As you can see, previous spending rates do not provide useful predictions of response rates. All quintiles are about equal. This is usually true of low-ticket items where the average sale is under $100. Most people can afford these purchases, so the price does not significantly affect their purchase decisions. Should we therefore discard monetary measurements altogether when planning our promotions of low-ticket items? Not at all. Lets look further into these 1,506 buyers based on their monetary spending.
As you can see, monetary clearly predicts the average order size. The highest monetary quintile’s average order size was $105.11 while the lowest quintile’s average order was only $44.60. Monetary gives us a very useful measure to predict average order size.
We are now ready for the final analysis of this mailing: looking at the full three digit RFM cell code. Here, the company used their RFM software to divide the 45,246 customers into 125 cells each containing 362 people. Take a look at the break-even rate for these 125 cells.
What we see here is a very interesting picture. Of the 125 cells, there are 52 cells that lost money, and 73 that made money. Of course, the 45,246 people graphed here were an Nth of the master file of 400,000 people. For this reason, the company could accurately predict that the remaining 354,754 customers would behave in the same way as the initial 45,246 did. They were able to create the following chart to direct their rollout.
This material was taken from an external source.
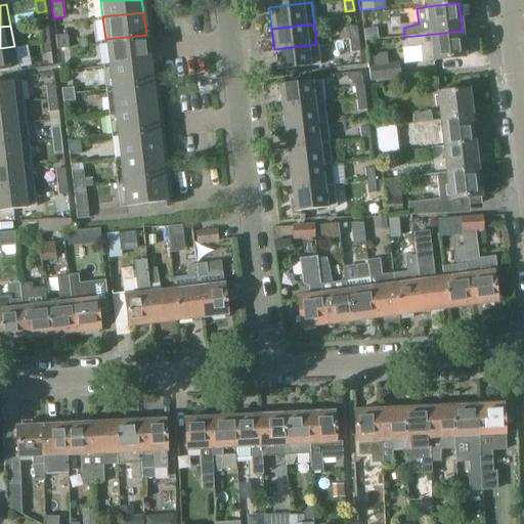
[(349,40),(358,39),(356,26),(348,27),(349,40)]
Mail Full File | Mail Only Successful RFM Cells | |
Number of Cells | 125 | 72 |
Mailed | 400,000 | 230,400 |
Cost of Mailing $168,000 | $96,768 | |
Number of orders | 13,314 | 10,900 |
Average Order Size | $69.09 | $72.42 |
Total Sales | $919,864 | $789,335 |
Gross Profits | $206,367 | $177,083 |
Net Profits | $38,367 | $80,315 |
By mailing only the 72 profitable cells in the rollout, their net profits (after deducting the mailing costs) went from $38,367 to $80,315, a gain of $41,948!
What did it cost them to achieve this 110% increase in their profits? Essentially nothing. They already had the customer purchase information in their database. They already had the RFM software which they used to create the graphics in this article. They just put the two together. They didn’t need to hire a modeler. They didn’t need to append external data. They had a gold mine of information already in their database, and they used it intelligently to correspond with customers who would respond and to increase their average order size.